Essbares von Wald und Wiese: Wildpflanzen schmecken gut, sind nahrhaft, gesund und erst noch gratis

Worauf es beim Sammeln und Zubereiten von Wurzeln, Blättern, Beeren und Co. ankommt, weiss Dominik Imhof, Heilpflanzenfachmann und Fachberater für Selbstversorgung mit Wildpflanzen und Pilzen.

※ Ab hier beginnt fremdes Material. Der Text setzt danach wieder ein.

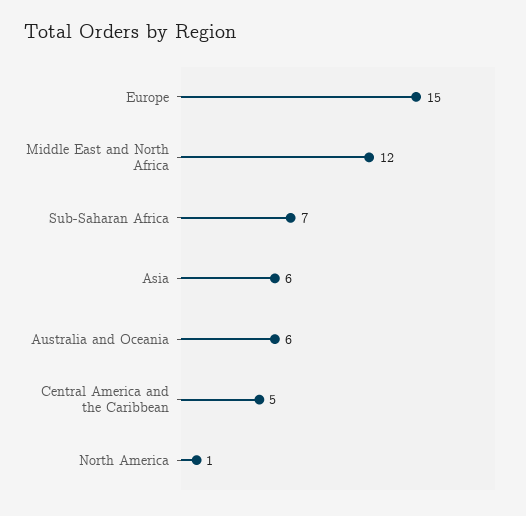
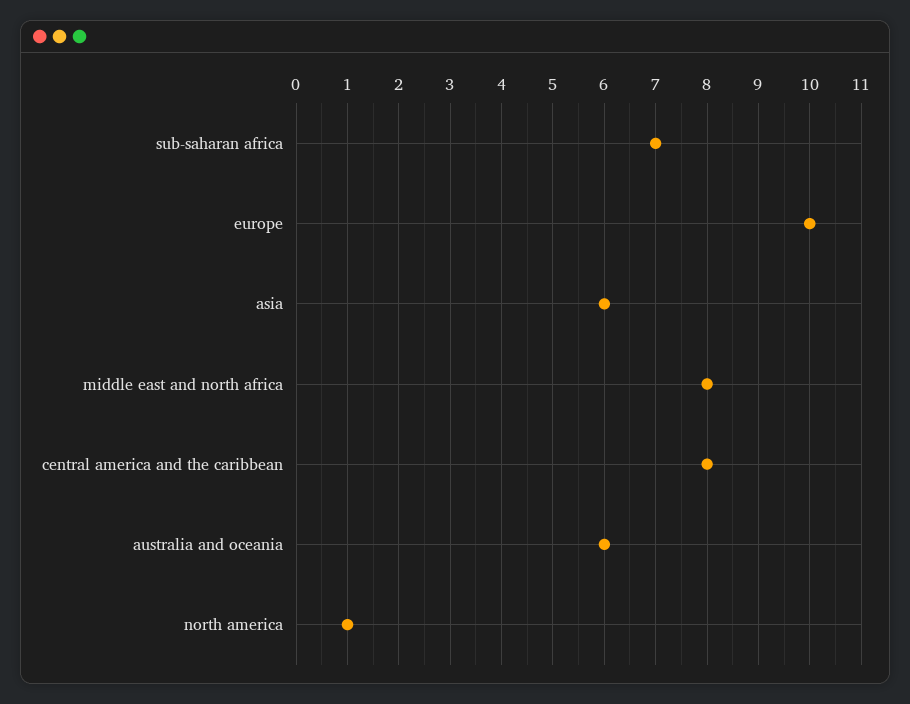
Europe: 15 -> 10
Middle East and North Africa: 12 -> 8
Central America and the Caribbean: 5 -> 8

«Weissdorn bildet eine Ausnahme in der Anwendung der Heilpflanzen», erklärt Dominik Imhof. «Dank seiner blutdruckregulierenden Wirkung kann man ihn täglich konsumieren.»
Foto: Nadine Annen

In Sachen Wildpflanzen macht ihm so schnell keiner etwas vor: Dominik Imhofs Wissen über essbare Pflanzen und Pilze ist riesig, seine Faszination und Begeisterung dafür ansteckend. Wir gehen zusammen in den Gibelwald in Rickenbach. Ob wir da wohl etwas Essbares finden? Schon nach den ersten Metern auf dem Wanderweg drückt er mir den Zweig einer Weisstanne in die Hand. «Probier mal die Nadeln», fordert er mich auf. «Die schmecken viel fruchtiger als von der Fichte.» Noch etwas zaghaft probiere ich vorsichtig und muss sagen: Das schmeckt tatsächlich frisch-zitronig. Nur ein paar Schritte weiter gerät er ganz aus dem Häuschen: «So viel Waldmeister!», freut sich Dominik Imhof, der solche Exkursionen sowie diverse Workshops und Events rund um Wildpflanzen unter seiner Marke Uchruut anbietet.